TASK INSTRUCTIONS |
Down to the last line, repeat the entries exactly.

MATERIAL SUPPLIED |
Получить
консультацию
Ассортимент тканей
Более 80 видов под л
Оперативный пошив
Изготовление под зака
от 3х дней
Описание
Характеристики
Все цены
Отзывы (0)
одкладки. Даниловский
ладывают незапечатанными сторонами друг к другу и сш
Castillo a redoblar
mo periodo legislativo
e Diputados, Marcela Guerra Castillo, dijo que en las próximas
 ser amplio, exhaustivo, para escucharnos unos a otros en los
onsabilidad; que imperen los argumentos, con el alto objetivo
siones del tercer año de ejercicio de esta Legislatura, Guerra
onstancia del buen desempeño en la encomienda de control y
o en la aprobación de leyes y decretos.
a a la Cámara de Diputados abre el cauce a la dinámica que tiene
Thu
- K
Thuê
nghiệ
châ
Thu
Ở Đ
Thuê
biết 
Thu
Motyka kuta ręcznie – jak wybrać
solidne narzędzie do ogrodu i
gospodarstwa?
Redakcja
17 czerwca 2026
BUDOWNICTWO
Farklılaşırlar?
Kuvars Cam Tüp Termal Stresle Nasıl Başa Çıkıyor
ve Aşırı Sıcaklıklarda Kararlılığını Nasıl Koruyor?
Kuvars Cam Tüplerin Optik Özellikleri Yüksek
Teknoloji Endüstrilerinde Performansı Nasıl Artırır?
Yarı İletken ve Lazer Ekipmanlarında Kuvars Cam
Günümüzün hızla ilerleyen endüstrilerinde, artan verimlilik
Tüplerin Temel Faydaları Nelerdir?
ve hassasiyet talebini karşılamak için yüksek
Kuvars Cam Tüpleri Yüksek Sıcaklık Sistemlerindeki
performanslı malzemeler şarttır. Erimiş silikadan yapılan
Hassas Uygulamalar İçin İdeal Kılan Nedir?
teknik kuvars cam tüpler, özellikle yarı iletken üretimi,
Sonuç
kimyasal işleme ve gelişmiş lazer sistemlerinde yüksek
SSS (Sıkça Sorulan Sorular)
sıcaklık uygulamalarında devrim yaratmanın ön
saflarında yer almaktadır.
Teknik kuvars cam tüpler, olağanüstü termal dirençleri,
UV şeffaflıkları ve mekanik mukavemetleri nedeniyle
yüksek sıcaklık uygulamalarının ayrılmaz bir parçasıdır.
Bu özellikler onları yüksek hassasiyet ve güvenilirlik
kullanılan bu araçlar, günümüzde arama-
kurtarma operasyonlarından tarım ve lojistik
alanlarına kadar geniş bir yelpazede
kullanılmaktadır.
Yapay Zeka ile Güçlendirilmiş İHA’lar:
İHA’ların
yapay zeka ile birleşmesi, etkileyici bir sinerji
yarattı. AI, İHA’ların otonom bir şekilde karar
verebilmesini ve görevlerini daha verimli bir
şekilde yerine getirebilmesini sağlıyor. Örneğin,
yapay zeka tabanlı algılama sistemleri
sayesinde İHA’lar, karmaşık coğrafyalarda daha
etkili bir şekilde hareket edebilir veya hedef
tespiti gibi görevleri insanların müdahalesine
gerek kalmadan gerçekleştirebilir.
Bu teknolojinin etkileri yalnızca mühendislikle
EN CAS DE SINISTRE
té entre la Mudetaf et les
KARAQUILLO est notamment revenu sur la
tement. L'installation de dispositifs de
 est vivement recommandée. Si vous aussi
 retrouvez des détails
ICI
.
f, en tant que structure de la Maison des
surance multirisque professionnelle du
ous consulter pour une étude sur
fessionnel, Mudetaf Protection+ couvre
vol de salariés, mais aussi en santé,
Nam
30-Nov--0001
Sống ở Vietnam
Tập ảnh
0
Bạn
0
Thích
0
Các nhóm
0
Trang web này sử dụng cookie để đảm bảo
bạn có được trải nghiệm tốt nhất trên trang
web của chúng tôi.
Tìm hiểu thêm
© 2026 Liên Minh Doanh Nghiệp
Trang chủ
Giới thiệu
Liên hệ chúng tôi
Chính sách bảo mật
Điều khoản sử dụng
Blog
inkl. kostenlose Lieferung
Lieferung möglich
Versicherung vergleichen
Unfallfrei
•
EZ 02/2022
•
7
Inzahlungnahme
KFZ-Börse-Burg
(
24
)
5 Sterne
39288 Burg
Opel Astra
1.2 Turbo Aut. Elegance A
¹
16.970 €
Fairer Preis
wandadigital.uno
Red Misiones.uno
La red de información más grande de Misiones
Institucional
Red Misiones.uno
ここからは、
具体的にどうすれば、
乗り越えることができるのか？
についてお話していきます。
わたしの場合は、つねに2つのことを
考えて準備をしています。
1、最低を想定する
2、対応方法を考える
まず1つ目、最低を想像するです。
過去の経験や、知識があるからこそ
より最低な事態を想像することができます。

TASK OUTPUT |
Получить
консультацию
Ассортимент тканей
Более 80 видов под л
Оперативный пошив
Изготовление под зака
от 3х дней
Описание
Характеристики
Все цены
Отзывы (0)
одкладки. Даниловский
ладывают незапечатанными сторонами друг к другу и сш
Castillo a redoblar
mo periodo legislativo
e Diputados, Marcela Guerra Castillo, dijo que en las próximas
 ser amplio, exhaustivo, para escucharnos unos a otros en los
onsabilidad; que imperen los argumentos, con el alto objetivo
siones del tercer año de ejercicio de esta Legislatura, Guerra
onstancia del buen desempeño en la encomienda de control y
o en la aprobación de leyes y decretos.
a a la Cámara de Diputados abre el cauce a la dinámica que tiene
Thu
- K
Thuê
nghiệ
châ
Thu
Ở Đ
Thuê
biết 
Thu
Motyka kuta ręcznie – jak wybrać
solidne narzędzie do ogrodu i
gospodarstwa?
Redakcja
17 czerwca 2026
BUDOWNICTWO
Farklılaşırlar?
Kuvars Cam Tüp Termal Stresle Nasıl Başa Çıkıyor
ve Aşırı Sıcaklıklarda Kararlılığını Nasıl Koruyor?
Kuvars Cam Tüplerin Optik Özellikleri Yüksek
Teknoloji Endüstrilerinde Performansı Nasıl Artırır?
Yarı İletken ve Lazer Ekipmanlarında Kuvars Cam
Günümüzün hızla ilerleyen endüstrilerinde, artan verimlilik
Tüplerin Temel Faydaları Nelerdir?
ve hassasiyet talebini karşılamak için yüksek
Kuvars Cam Tüpleri Yüksek Sıcaklık Sistemlerindeki
performanslı malzemeler şarttır. Erimiş silikadan yapılan
Hassas Uygulamalar İçin İdeal Kılan Nedir?
teknik kuvars cam tüpler, özellikle yarı iletken üretimi,
Sonuç
kimyasal işleme ve gelişmiş lazer sistemlerinde yüksek
SSS (Sıkça Sorulan Sorular)
sıcaklık uygulamalarında devrim yaratmanın ön
saflarında yer almaktadır.
Teknik kuvars cam tüpler, olağanüstü termal dirençleri,
UV şeffaflıkları ve mekanik mukavemetleri nedeniyle
yüksek sıcaklık uygulamalarının ayrılmaz bir parçasıdır.
Bu özellikler onları yüksek hassasiyet ve güvenilirlik
kullanılan bu araçlar, günümüzde arama-
kurtarma operasyonlarından tarım ve lojistik
alanlarına kadar geniş bir yelpazede
kullanılmaktadır.
Yapay Zeka ile Güçlendirilmiş İHA’lar:
İHA’ların
yapay zeka ile birleşmesi, etkileyici bir sinerji
yarattı. AI, İHA’ların otonom bir şekilde karar
verebilmesini ve görevlerini daha verimli bir
şekilde yerine getirebilmesini sağlıyor. Örneğin,
yapay zeka tabanlı algılama sistemleri
sayesinde İHA’lar, karmaşık coğrafyalarda daha
etkili bir şekilde hareket edebilir veya hedef
tespiti gibi görevleri insanların müdahalesine
gerek kalmadan gerçekleştirebilir.
Bu teknolojinin etkileri yalnızca mühendislikle
EN CAS DE SINISTRE
té entre la Mudetaf et les
KARAQUILLO est notamment revenu sur la
tement. L'installation de dispositifs de
 est vivement recommandée. Si vous aussi
 retrouvez des détails
ICI
.
f, en tant que structure de la Maison des
surance multirisque professionnelle du
ous consulter pour une étude sur
fessionnel, Mudetaf Protection+ couvre
vol de salariés, mais aussi en santé,
Nam
30-Nov--0001
Sống ở Vietnam
Tập ảnh
0
Bạn
0
Thích
0
Các nhóm
0
Trang web này sử dụng cookie để đảm bảo
bạn có được trải nghiệm tốt nhất trên trang
web của chúng tôi.
Tìm hiểu thêm
© 2026 Liên Minh Doanh Nghiệp
Trang chủ
Giới thiệu
Liên hệ chúng tôi
Chính sách bảo mật
Điều khoản sử dụng
Blog
inkl. kostenlose Lieferung
Lieferung möglich
Versicherung vergleichen
Unfallfrei
•
EZ 02/2022
•
7
Inzahlungnahme
KFZ-Börse-Burg
(
24
)
5 Sterne
39288 Burg
Opel Astra
1.2 Turbo Aut. Elegance A
¹
16.970 €
Fairer Preis
wandadigital.uno
Red Misiones.uno
La red de información más grande de Misiones
Institucional
Red Misiones.uno
ここからは、
具体的にどうすれば、
乗り越えることができるのか？
についてお話していきます。
わたしの場合は、つねに2つのことを
考えて準備をしています。
1、最低を想定する
2、対応方法を考える
まず1つ目、最低を想像するです。
過去の経験や、知識があるからこそ
より最低な事態を想像することができます。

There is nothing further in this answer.